Für die Frage, welche Art von Bildern das Persönlichkeitsrechts eines Kindes in besonderem Maße beeinträchtigen, kommt es ebenfalls auf eine Abwägung im Einzelfall an. Kritisch sollten insbesondere solche Aufnahmen betrachtet werden, in denen das Kind der Lächerlichkeit preisgegeben wird oder in speziellen, das Persönlichkeitsrecht einschränkenden Situationen abgebildet wird. Auch bei der Veröffentlichung von unbekleideten Fotos des Kindes ist stets – nicht nur aus Gründen des Persönlichkeitsrechts – Vorsicht geboten. Auch die Polizei rät im Internet immer wieder Eltern dazu, keine solchen unbekleideten Aufnahmen von Kindern zu veröffentlichen, da dies letztlich auch Kriminelle auf den Plan rufen kann, die das Internet gezielt nach solchen Bildern absuchen um auf dubiosen Seiten hiermit Handel zu treiben oder schlimmeres.
 
Abschließend lässt sich daher feststellen, dass es rechtlich durchaus möglich ist, dass Kinder ihre Eltern erfolgreich zivilrechtlich auf Unterlassung und ggf. auch Schmerzensgeld in Anspruch können, wenn unabgesprochen Fotos des Kindes veröffentlicht werden. Wann genau ein Unterlassungs- oder sonstiger Anspruch des Kindes besteht kann nur im jeweiligen Einzelfall beurteilt werden. Gerade deshalb sollten Eltern vor Hochladen derartiger Inhalte darüber reflektieren, wie sie selbst in der Situation des Kindes entscheiden würden und ob sie einer Veröffentlichung zustimmen würden, wenn sie selbst auf dem entsprechenden Lichtbild abgebildet wären.

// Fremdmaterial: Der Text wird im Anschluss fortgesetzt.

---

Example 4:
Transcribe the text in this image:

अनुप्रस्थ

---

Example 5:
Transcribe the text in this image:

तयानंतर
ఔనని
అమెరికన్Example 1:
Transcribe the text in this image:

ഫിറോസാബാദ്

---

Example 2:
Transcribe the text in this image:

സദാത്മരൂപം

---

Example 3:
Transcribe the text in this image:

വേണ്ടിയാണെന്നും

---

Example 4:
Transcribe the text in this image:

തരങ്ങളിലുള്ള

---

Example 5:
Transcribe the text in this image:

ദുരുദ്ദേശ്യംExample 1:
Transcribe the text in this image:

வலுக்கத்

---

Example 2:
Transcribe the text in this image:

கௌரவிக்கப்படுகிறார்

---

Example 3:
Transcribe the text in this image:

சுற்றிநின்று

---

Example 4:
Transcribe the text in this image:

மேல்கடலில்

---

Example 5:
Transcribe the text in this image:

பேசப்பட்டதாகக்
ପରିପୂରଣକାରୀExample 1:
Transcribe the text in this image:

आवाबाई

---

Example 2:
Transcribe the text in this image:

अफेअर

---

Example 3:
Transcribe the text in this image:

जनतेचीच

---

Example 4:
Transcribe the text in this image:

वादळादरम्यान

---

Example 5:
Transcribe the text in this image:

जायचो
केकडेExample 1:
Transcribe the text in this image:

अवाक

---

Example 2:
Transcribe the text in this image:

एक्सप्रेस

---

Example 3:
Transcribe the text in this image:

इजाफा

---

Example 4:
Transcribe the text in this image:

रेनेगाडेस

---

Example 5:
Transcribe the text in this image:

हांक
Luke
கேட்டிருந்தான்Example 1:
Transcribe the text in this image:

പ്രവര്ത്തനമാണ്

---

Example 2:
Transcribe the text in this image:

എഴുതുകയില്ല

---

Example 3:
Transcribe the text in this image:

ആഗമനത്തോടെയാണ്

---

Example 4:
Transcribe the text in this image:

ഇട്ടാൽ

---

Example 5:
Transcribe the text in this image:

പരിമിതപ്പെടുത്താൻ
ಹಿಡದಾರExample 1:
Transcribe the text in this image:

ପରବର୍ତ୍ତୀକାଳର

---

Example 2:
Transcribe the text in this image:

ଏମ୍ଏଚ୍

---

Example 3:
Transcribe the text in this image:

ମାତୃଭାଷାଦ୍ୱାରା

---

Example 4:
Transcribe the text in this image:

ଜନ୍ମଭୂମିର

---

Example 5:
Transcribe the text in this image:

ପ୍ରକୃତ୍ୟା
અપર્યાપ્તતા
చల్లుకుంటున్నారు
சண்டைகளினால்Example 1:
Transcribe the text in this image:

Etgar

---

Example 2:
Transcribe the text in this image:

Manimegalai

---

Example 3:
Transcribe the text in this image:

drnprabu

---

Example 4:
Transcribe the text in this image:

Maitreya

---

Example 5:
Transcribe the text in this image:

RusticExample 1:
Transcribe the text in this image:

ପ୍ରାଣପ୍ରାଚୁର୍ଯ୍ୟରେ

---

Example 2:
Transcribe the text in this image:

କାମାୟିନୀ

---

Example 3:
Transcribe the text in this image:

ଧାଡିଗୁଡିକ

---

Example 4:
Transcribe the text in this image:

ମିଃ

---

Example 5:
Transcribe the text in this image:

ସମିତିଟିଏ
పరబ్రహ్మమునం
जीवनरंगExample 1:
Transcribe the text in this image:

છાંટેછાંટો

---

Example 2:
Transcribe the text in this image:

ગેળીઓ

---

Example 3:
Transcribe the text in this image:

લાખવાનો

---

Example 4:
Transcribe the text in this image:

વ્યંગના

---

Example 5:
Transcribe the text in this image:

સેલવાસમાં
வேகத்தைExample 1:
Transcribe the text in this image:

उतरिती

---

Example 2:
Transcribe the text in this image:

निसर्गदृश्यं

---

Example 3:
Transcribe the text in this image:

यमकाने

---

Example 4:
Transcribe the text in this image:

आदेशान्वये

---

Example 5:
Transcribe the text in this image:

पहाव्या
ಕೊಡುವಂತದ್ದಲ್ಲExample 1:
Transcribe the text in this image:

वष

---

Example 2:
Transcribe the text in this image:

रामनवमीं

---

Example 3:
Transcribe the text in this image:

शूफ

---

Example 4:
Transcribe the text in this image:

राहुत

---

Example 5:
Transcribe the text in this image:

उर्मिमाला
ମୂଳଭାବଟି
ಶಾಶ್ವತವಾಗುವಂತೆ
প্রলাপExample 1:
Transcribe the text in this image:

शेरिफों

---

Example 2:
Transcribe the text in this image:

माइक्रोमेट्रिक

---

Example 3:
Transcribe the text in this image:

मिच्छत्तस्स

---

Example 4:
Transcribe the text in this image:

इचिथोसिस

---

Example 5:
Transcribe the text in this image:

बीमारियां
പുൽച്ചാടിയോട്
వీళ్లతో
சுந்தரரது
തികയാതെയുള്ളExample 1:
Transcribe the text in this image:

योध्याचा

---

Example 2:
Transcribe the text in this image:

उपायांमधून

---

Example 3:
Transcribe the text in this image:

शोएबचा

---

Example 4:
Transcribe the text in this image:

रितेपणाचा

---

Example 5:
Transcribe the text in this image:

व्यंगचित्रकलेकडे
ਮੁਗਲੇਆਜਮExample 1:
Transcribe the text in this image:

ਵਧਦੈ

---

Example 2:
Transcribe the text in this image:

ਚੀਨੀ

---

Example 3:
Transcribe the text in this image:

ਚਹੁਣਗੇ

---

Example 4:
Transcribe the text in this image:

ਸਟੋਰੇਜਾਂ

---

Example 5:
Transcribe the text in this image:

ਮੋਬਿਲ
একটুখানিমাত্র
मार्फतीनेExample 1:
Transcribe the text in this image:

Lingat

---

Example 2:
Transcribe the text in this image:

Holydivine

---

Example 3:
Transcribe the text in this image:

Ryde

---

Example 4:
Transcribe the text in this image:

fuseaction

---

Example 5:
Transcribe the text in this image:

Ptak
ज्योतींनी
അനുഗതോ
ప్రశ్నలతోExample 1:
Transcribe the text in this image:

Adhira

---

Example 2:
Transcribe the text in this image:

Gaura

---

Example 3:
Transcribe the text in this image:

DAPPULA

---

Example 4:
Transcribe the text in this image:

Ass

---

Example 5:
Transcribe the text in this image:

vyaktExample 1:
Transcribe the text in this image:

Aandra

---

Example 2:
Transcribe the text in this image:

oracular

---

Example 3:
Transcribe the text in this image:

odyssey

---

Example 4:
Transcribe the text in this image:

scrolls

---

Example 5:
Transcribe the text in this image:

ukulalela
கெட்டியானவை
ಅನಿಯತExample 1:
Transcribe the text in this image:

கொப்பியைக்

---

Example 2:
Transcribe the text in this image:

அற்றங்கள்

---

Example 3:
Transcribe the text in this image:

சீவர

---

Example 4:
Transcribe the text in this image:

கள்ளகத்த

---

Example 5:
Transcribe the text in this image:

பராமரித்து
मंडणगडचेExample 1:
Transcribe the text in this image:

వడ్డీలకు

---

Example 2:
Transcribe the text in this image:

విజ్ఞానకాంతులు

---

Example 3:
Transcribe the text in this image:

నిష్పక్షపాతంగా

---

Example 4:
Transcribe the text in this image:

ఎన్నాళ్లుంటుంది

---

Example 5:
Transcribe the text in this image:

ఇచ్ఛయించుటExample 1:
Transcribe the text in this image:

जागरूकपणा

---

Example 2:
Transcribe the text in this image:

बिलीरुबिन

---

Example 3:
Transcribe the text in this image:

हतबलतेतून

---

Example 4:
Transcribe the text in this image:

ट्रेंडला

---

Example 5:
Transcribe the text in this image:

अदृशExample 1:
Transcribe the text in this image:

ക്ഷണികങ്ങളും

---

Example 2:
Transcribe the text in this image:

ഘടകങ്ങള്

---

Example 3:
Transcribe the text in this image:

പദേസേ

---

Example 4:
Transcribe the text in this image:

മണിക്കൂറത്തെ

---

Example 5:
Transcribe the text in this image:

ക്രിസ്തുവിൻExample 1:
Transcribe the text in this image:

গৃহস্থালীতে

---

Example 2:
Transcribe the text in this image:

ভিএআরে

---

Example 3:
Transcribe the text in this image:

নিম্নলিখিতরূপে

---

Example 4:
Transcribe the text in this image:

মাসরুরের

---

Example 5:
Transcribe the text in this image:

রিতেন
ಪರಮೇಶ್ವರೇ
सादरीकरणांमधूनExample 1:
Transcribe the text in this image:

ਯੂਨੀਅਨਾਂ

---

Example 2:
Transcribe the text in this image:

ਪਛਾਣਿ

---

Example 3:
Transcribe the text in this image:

Für Eltern, die die Facebook-Funktionen dafür nutzen wollen, für sich selbst oder das Kind eine Chronik der Kindheit und der verschiedenen Ereignisse in der Kindheit anzufertigen empfiehlt sich, ein eigenes Facebook-Profil für das Kind anzulegen, auf das nur die Eltern und ggf. ein kleiner Kreis von Verwandten Zugriff haben und welches sodann später, wenn das Kind selbst entscheiden kann, diesem zugänglich gemacht wird, sodass es selbst entscheiden kann, wer die dort vorgehaltenen Bilder sehen kann und wer nicht.